Let's take a pledge this World Kidney Day

1. To showcase nephrology( both inpatient and outpatient) to medical students around the world
2. To showcase the positive research opportunities in this field of medicine
3. To showcase them that nephrologists are good teachers and make great clerkship faculty cohorts
4. To showcase them the best organ of the human body

Wednesday, March 6, 2013

Topic Discussion: Renal injury biomarkers

Finding a troponin for renal injury has been the quest for the last 10 years for many researchers in Nephrology. A recent article in AJKD nicely summarizes this quest in a core curriculum review. The lead author is from the renal fellow network.

Some key points:
1. Most biomarkers that have been discovered in the recent years have been mainly looking at proximal tubular injury and glomerular permeability.
2.While creatinine and albuminuria are always considered conventional, it was interesting to see that they included cystatin C as a conventional marker as oppose to novel. Clinically, doubt the use of this marker has blossomed yet.
3. Most common settings most of the newer markers have been checked are: post cardiac surgery, intensive care unit settings and contrast nephropathy
4. The best part of the paper is the discussion of urinary versus serum biomarkers and how in certain cases urinary markers could be most helpful but there could be contamination. Serum biomarkers are excellent to have during anuric settings but are they specific for kidney injury?
5. There are many tables that are good to review to go over most of the new markers that have been evolving in the last 5 years.

Tuesday, March 5, 2013

Kidney TREKS: ASN's new venture for medical students

A product of the ASN workforce committee's efforts to increase interest in nephrology is Kidney TREKS- the medical student course in physiology that could potentially spark interests among budding nephrologists. Regardless of the choice of specialty these students choose, attending this spectacular course will enhance their understanding of physiology and science. Also, for more references and details check the ASN trainees page.

Friday, March 1, 2013

In the News: LG3 and the Transplanted kidney

Antibodies have always been the biggest concern in transplantation. During vascular rejection, there is endothelial cell damage. The apoptotic endothelial cells release a fragment of perlecan referred as LG3.  

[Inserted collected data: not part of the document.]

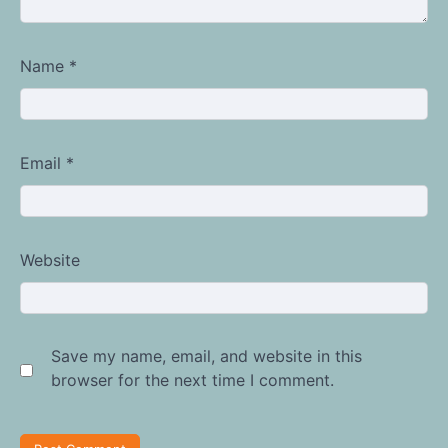
Name
*
Email
*
Website
Save my name, email, and website in this
browser for the next time I comment.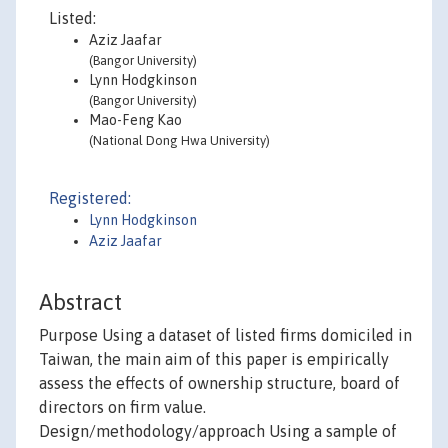
Listed:
Aziz Jaafar
(Bangor University)
Lynn Hodgkinson
(Bangor University)
Mao-Feng Kao
(National Dong Hwa University)
Registered:
Lynn Hodgkinson
Aziz Jaafar
Abstract
Purpose Using a dataset of listed firms domiciled in
Taiwan, the main aim of this paper is empirically
assess the effects of ownership structure, board of
directors on firm value.
Design/methodology/approach Using a sample of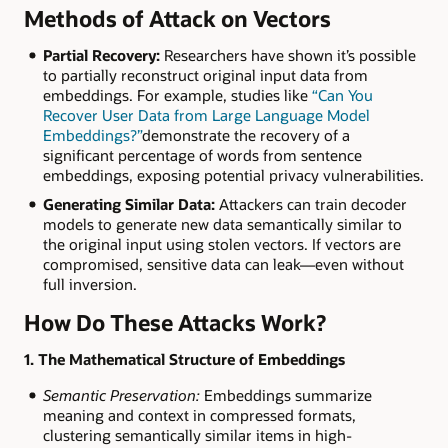
Methods of Attack on Vectors
Partial Recovery:
Researchers have shown it’s possible
to partially reconstruct original input data from
embeddings. For example, studies like
“Can You
Recover User Data from Large Language Model
Embeddings?”
demonstrate the recovery of a
significant percentage of words from sentence
embeddings, exposing potential privacy vulnerabilities.
Generating Similar Data:
Attackers can train decoder
models to generate new data semantically similar to
the original input using stolen vectors. If vectors are
compromised, sensitive data can leak—even without
full inversion.
How Do These Attacks Work?
1. The Mathematical Structure of Embeddings
Semantic Preservation:
Embeddings summarize
meaning and context in compressed formats,
clustering semantically similar items in high-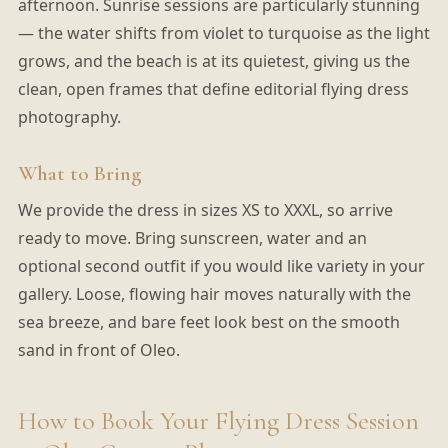
afternoon. Sunrise sessions are particularly stunning
— the water shifts from violet to turquoise as the light
grows, and the beach is at its quietest, giving us the
clean, open frames that define editorial flying dress
photography.
What to Bring
We provide the dress in sizes XS to XXXL, so arrive
ready to move. Bring sunscreen, water and an
optional second outfit if you would like variety in your
gallery. Loose, flowing hair moves naturally with the
sea breeze, and bare feet look best on the smooth
sand in front of Oleo.
How to Book Your Flying Dress Session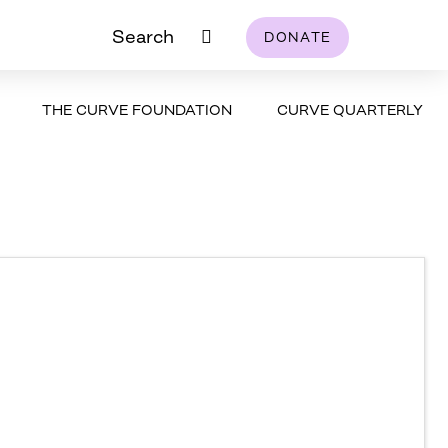
Search
DONATE
THE CURVE FOUNDATION
CURVE QUARTERLY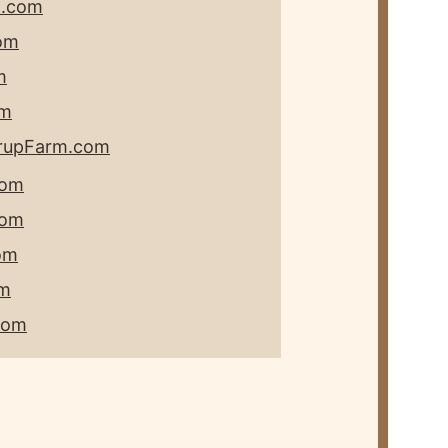
m.com
om
m
om
rupFarm.com
com
com
om
om
com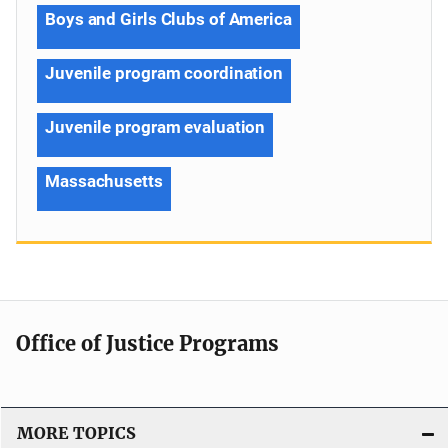
Boys and Girls Clubs of America
Juvenile program coordination
Juvenile program evaluation
Massachusetts
Office of Justice Programs
MORE TOPICS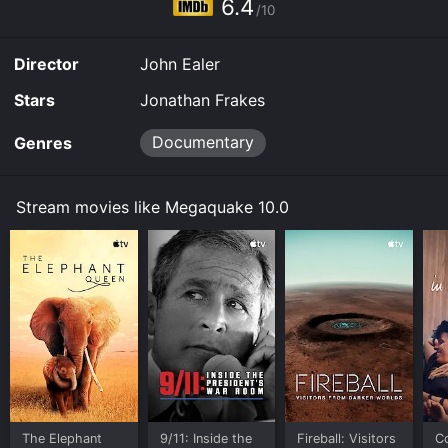
6.4
/10
Director
John Ealer
Stars
Jonathan Frakes
Documentary
Genres
Stream movies like Megaquake 10.0
The Elephant
9/11: Inside the
Fireball: Visitors
C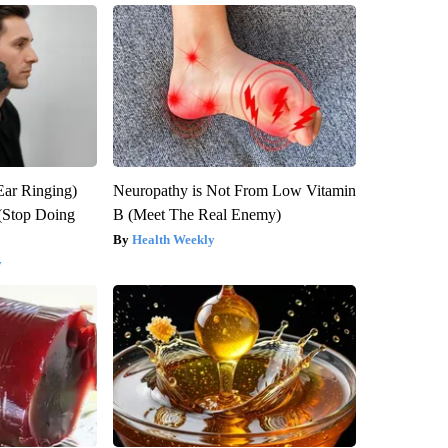
Ear Ringing)
Neuropathy is Not From Low Vitamin
(Stop Doing
B (Meet The Real Enemy)
Health Weekly
y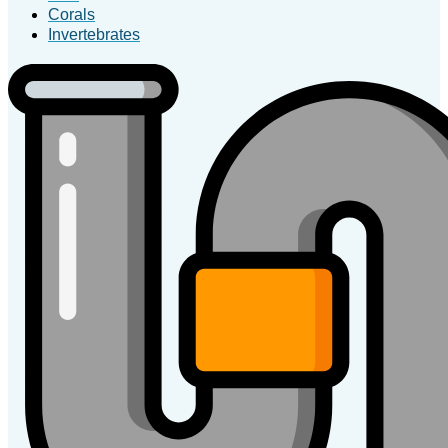
Corals
Invertebrates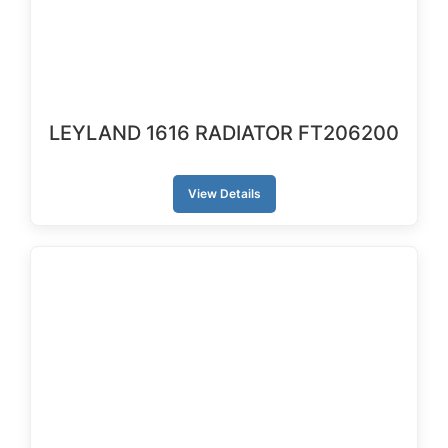
LEYLAND 1616 RADIATOR FT206200
View Details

A recent study in the AJT identified a novel antibody that may be playing a role in vascular form of antibody mediated rejection. The authors call this anti-LG3, an antibody that some patients produce to attack a protein that plays an important role in vascular repair and regeneration, LG3. In these patients, the secretion of LG3 by the new kidney stimulates the activity of these antibodies which attack and injure the blood vessels of the transplanted organ, and the normal healing process of the transplanted organ is impaired. Patients who experienced vascular rejection had elevated anti-LG3 titers pre and posttransplantation compared to subjects with interstitial form of rejection( cellular) or stable graft function significantly respectively.  The authors also confirmed these findings with mice data. Collectively, these data identify anti-LG3 antibodies as novel accelerators of immune-mediated vascular injury and obliterative remodeling. One prior animal study showed similar findings. 

Do we have a new marker for potential vascular rejection? What is the data on LG3 in other forms of endothelial injury namely CNI induced TMA or other forms of endothelial damage? Then again, the perlecans are altered in certain genetic diseases that don't quite fit the role they play in transplantation.